By: Erika Strebel, [email protected]//June 23, 2016//
By: Erika Strebel, [email protected]//June 23, 2016//
After earning her law degree from Georgetown Law, Audrey Skwierawski was on her way toward practicing personal injury law.
Then she got held-up at gunpoint while working in Washington, D.C.
Skwierawski, an assistant attorney general with a specialty in providing support in cases involving violence against women, had been a victim of several crimes. The holdup was only the latest one. Going through the court system, she says, sowed the seeds for her passion for the criminal justice.
Skwierawski packed up her car, drove back to Milwaukee and applied for a position in the Milwaukee County District Attorney’s Office. She went on to be an assistant district attorney there for 15 years, leading the domestic violence unit.
“I saw areas of the criminal justice system that could be made better by the people inside of it,” Skwierawski said. “Not on a grandiose scale but there are these incremental, small things that everybody can do working in the system to make it better.”
And that’s what Skwierawski did in Milwaukee while she was an assistant district attorney and a coordinator for the city’s Commission on Domestic Violence and Sexual Assault, said Terry Perry, Skwierawski’s former boss and the former director of the city of Milwaukee’s Office on Violence Prevention.
“She created a seismic shift in how this community addresses domestic violence, sexual assault and violence against women,” Perry said.
Skwierawski was able to bring all the players to the table to facilitate change in large part because everyone – even law-enforcement officers and survivors – trusted her, said Perry.
Those who worked with her felt she was a true partner, said Carmen Pitre, president and chief executive of the Sojourner Family Peace Center, which collaborated with the commission Skwierawski used to work for.
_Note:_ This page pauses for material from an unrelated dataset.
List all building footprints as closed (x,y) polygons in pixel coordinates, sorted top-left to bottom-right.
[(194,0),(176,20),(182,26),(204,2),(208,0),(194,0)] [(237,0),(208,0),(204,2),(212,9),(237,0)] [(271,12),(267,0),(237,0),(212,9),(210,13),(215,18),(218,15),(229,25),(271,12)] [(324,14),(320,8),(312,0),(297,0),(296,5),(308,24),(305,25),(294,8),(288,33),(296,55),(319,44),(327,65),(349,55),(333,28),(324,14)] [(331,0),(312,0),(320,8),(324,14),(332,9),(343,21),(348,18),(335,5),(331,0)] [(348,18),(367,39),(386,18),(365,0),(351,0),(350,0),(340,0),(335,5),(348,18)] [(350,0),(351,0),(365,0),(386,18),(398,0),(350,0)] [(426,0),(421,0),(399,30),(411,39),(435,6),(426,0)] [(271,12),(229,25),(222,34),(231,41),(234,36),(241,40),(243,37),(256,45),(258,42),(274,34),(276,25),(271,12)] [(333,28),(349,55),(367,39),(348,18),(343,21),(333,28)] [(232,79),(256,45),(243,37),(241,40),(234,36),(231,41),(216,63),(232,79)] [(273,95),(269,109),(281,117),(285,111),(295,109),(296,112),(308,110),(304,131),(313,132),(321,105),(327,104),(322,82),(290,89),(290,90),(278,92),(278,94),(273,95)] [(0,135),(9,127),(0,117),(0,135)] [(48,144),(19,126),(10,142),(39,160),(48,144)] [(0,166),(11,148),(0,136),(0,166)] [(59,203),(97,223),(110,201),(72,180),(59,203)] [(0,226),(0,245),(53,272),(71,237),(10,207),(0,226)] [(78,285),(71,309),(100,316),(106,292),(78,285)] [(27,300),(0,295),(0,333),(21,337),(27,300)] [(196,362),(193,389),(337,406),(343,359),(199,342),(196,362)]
That ability to connect with people was something Jane Foley, a domestic violence victim-witness supervisor at the Milwaukee County DA’s office, often saw when she was working with Skwierawski on cases involving domestic violence and sexual assault.
“She just leans in and has amazing eye contact and facial expressions,” Foley said. “And the range of people she can talk to can go from an 82-year-old woman who was violated or … little kids or teenagers who don’t want to talk.”
Despite those difficult situations, Skwierawski says, the personal rewards of the job keep her going.
For one, she said, it is a privilege to serve the people of Wisconsin. Second, she is able to help people deal with real problems.
“There’s a certain finality to it,” she said. “You get a jury verdict and you feel like you have done something.”